Second week down! I feel like I should thank you for liking this series cause it has certainly given my wardrobe a boost. Every morning and sometimes the night before I have to think, really think, about what I am going to wear and how I am going to present myself that day. The moment of stress coming up with a photo worth outfit doesn't compare to the thrill of feeling good and pretty all day. There have already been outfits that I have dreamed about wearing but never thought it would be worth putting that much effort in. Ha! effort. I'm talking about things like tights and bracelets. So, Thank you! what are you wearing these days?
These red boots I have had for over a year and have only worn them once. The reason was I was too heavy and I just looked ridiculous. But now having lost over 35lbs the world is a different place. I am so happy I did not get frustrated and toss these sexy red heeled boots. They shall become my favorites in no time. The rest of my outfit is vintage except for the cardigan which I got at Target a season or so back. I have to wear some kind of cardigan with this dress cause the armpits are completely shredded. Ha! Total honesty.
This is my new hat. I love it! It is huge and wobbles all around but it works for me cause I get head aches from hats and glasses which is iron cause my mom has always told me I look god in hats and glasses and yet it is the thing that will kill me. But this hat is my friend and only makes me feel good and cool. The jacket is fav from Anthropolgie not long ago. It was a gift to myself when I lost weight. T-shirt is a boyfriend tee from Target.
Here is the first of outfits I have dreamed but never left the house in. I was super thrilled to strut into work like this. I lovelovelove tights. I love my Ban.do Heart!!!! I love this green dress. my shoes! all of it! I felt like a million bucks in my cartoon world. Dress was from Modcloth last year. I bought it for a wedding and barely fit into it. I had an armor of spanx on. But now, it's just me under there and its a little big.
On this day I remember going into the bathroom at work and standing in front of the mirror pulling the skirt way up and way down trying to figure out how I would wear it when I have a big baby belly.

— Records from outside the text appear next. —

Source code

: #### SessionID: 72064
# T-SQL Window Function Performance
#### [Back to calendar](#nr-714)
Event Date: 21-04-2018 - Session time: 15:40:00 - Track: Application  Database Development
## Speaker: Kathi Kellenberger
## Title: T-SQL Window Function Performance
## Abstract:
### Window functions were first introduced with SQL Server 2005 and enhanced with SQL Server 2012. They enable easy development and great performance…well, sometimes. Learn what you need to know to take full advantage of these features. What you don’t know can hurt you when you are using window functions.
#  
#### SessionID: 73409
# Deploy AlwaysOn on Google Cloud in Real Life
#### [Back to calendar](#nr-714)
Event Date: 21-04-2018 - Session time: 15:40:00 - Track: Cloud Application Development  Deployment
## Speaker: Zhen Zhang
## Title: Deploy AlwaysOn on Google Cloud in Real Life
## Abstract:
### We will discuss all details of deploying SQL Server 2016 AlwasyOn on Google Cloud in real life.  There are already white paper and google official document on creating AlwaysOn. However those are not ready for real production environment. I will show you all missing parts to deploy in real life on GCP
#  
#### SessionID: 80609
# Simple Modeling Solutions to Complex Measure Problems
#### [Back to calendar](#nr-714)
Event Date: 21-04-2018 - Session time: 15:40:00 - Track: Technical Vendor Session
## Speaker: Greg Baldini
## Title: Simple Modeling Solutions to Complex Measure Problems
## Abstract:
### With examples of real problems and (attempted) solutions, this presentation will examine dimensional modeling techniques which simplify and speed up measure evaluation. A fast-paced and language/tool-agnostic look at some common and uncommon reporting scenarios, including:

Potsch and I are trying to make a bundle of magic. We almost had one a few months ago but it was not time. But like everything it all works out for the best even when it doesn't feel like it when your in it. We are having a blast now with a lot less stress, still a little, but way more fun. This outfit makes me feel sexy and confident. For some reason this outfit makes me grateful for my life. I feel so pulled together and still fun. I even wore bracelets. Shirt and tank from H&M recently. Cardigan from Target. Feather necklace from Urban Outfitters(similar).
I loved this outfit too. The mix of the oxford shirt with the extra fem dress. Almost a walk of shame outfit gone right.
With out meaning to this Week in the Elevator post has become about my weight loss. For about 3 months now (Thailand not included) I have been with out sugar, flour, corn, snacks and alcohol. I eat only Breakfast, Lunch and dinner. All basically weighed and measured. Last time I check I had lost 35 lbs. For the first time in who knows how long I like getting dressed. I like shopping. I like being naked. I feel beautiful not because my number is smaller but because i am actually giving a shit about myself. It is the only way I would feel comfortable to post my daily looks.